Q. My 5-month-old wants me to hold him nearly all the time. How can I teach him to play by himself so I can get stuff done around the house?

You've come this far, so my advice is to hold on a little longer. Your baby is on the verge of big developmental breakthroughs, and sooner than you think, he won't want you to hold him constantly. In the next few months, he'll master the arts of sitting up alone, crawling, cruising, standing, walking. By springtime, you may find yourself wistfully remembering the days when he just wanted to be held!

But you can't rush it. At 5 months, your baby really can't be taught to occupy himself for very long. Yet that doesn't mean you shouldn't put him down when you need to.

Go ahead and lay him on the rug on his belly with some soft toys to mouth while you pay a bill or two or do some other five-minute chore nearby.

Consider it his workout -- the neck and back muscles he'll be using to lift his head and chest will be valuable as he's learning to sit. If you put him down at the same time every day, right after his second feeding, for instance, he may even get used to it and not cry or whine for you to pick him up.

You might consider going about your household business wearing your baby in a front carrier (he's probably a little large for a sling to be comfortable -- for either of you). When he's too big for that, try a backpack.
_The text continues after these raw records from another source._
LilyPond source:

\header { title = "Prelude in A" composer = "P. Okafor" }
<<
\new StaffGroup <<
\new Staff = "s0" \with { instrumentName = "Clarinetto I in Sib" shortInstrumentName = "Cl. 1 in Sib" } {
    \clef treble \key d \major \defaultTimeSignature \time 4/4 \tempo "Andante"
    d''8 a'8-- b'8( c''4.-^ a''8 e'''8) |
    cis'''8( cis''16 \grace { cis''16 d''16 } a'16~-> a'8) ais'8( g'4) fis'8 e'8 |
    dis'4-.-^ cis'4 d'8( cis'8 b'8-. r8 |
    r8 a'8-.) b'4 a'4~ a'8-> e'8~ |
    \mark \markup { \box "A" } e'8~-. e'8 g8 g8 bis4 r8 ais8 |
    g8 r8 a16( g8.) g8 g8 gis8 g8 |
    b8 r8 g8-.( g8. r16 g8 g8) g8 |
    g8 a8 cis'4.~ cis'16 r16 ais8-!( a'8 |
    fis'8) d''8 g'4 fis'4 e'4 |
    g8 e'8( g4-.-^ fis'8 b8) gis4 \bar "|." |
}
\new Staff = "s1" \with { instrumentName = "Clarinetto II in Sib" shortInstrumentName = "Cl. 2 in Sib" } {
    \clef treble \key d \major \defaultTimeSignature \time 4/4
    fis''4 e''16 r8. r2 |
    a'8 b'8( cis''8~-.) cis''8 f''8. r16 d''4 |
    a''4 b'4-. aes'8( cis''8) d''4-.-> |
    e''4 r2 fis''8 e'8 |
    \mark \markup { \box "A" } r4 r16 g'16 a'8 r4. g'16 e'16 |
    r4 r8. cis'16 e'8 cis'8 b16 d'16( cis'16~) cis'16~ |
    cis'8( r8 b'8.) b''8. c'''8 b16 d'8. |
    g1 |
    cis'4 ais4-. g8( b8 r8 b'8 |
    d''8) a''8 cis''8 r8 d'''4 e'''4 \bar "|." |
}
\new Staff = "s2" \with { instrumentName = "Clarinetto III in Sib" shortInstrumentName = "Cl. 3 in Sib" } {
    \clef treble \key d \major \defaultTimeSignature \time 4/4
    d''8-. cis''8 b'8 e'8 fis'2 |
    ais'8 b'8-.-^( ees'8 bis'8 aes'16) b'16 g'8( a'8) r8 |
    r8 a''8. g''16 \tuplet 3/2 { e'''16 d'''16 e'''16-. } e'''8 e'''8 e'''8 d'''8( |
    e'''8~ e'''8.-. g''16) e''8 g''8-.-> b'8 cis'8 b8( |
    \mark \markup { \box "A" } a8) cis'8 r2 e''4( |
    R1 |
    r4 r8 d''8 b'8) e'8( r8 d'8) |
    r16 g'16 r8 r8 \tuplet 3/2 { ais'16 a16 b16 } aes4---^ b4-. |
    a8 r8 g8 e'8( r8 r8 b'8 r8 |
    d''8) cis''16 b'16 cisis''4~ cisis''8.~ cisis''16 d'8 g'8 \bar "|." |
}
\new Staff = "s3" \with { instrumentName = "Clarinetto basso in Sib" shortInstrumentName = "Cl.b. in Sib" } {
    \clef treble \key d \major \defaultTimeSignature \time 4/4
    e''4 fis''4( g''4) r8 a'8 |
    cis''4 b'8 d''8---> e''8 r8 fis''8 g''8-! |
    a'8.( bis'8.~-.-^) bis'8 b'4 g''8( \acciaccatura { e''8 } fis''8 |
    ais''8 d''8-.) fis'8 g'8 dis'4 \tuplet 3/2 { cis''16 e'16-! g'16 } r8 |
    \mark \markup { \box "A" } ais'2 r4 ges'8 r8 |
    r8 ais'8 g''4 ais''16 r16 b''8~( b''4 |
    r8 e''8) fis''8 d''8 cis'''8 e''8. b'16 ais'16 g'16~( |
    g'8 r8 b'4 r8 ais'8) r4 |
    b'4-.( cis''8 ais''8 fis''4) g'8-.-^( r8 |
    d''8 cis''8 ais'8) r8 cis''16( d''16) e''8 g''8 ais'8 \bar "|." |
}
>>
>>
Use these gifts from the juvenile-products gods for as long as your baby (and you) can stand them.

A baby who likes to be held can often tolerate them for quite a while. Madeline, my eldest, enjoyed her front carrier until she was almost 9 months old and practically busting out of it.

I got to have my hands free, and the only downside was that her head always seemed to smell of vinaigrette dressing, an aroma that still reminds me of that brief moment in time when all she wanted was to be held.